Rancher is basically the central point for RKE provisioning. When using the RKE CLI standalone, you have to configure a YAML file (cluster.yml) with nodes and the cluster configuration. In Rancher, the nodes are registered in Rancher (custom nodes can be registered with the command, the node drivers can create machines in a provider and will also run that command but then automatically), and Rancher triggers the RKE provisioning process with the registered nodes and the configuration that is present for that cluster in Rancher.
If you want to troubleshoot this, the starting point is Rancher and its logging. It will log the full provisioning process (similar to RKE CLI’s rke up), and you can change the log level to get more info. Obviously the second part is the node itself, the containers created and started will log the startup process and can indicate why it is not able to start.
To trigger cluster provisioning, you need to modify the cluster in Rancher. As there is no button to trigger provisioning, and if you don’t have anything to change in the cluster but just want to kick off provisioning again, you can modify something that is irrelevant for you to change, for example, changing addon_job_timeout from 30 to 31.

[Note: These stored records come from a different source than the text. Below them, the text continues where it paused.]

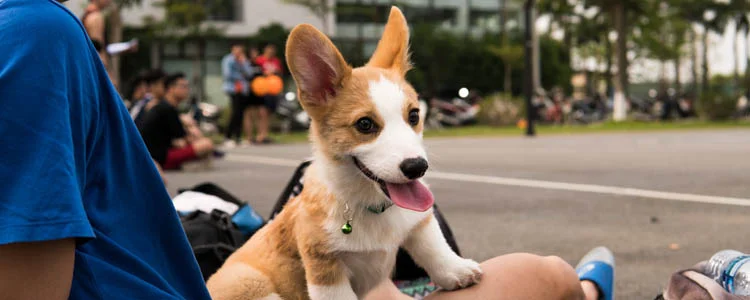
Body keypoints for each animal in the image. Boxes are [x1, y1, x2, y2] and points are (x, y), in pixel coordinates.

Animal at [207, 6, 482, 300]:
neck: (371, 205)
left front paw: (456, 270)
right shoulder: (325, 267)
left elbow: (432, 244)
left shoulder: (418, 221)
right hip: (252, 283)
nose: (417, 167)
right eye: (365, 124)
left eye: (414, 116)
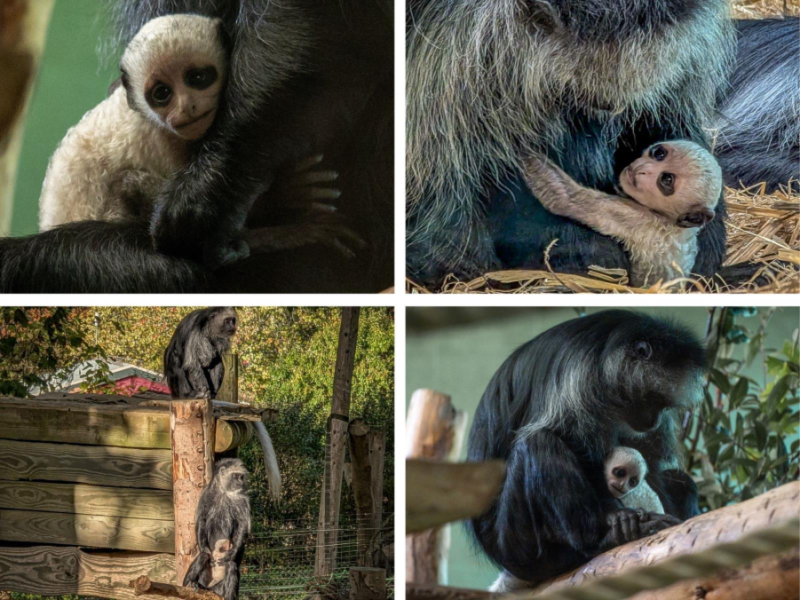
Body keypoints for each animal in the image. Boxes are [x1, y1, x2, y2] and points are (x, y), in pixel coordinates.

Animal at [164, 307, 281, 500]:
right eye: (228, 320)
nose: (233, 326)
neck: (209, 329)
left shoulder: (221, 339)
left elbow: (214, 358)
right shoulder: (196, 332)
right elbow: (192, 363)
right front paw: (202, 390)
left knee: (217, 361)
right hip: (178, 385)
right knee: (180, 361)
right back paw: (196, 393)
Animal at [183, 458, 251, 600]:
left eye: (241, 477)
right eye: (236, 476)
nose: (241, 482)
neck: (224, 492)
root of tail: (211, 587)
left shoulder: (241, 499)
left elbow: (242, 524)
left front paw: (233, 551)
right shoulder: (206, 495)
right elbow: (202, 519)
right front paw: (203, 546)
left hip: (220, 587)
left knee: (231, 564)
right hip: (204, 579)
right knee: (203, 556)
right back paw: (191, 583)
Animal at [468, 310, 704, 585]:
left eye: (664, 405)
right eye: (650, 399)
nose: (652, 421)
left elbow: (651, 462)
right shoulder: (580, 376)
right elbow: (578, 447)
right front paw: (616, 516)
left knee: (679, 479)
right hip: (514, 541)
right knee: (539, 442)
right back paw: (601, 539)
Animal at [522, 141, 722, 287]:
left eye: (666, 179)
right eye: (659, 154)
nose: (642, 169)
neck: (670, 220)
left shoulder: (639, 220)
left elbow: (566, 198)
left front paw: (524, 154)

Let me know if this helps, and if you have specific or more technical questions, I can try to answer that as well.
The scenario will include a failed control plane host node and the cluster change status to something similar as “failed” as most of things are greyed out now.
Usually this is happening on top of AWS where it’s way too simple to replace a node (we are doing some disaster tests).
With usual, lets apply usual word, rke up with rke binary I may change YAML file to remove the damaged node; with Rancher Manager I’m seeing the reconciliation taks trying to reach via SSH the deleted node (because the node info it’s still present in Rancher Manager Custom Cluster).
I tried to already to patch the node’s finalizer to remove from cluster, that shows in Rancher Manager UI, but the issue it’s the same; reconciliation task it’s trying to SSH to the node and stays hanged with a message similar to “reconciliation”.
But I will try to see, with a cluster in failed state, if I’m able to change any item from cluster’s config and see if the refresh/kick off reconciliation with new settings (AKA without the affected node).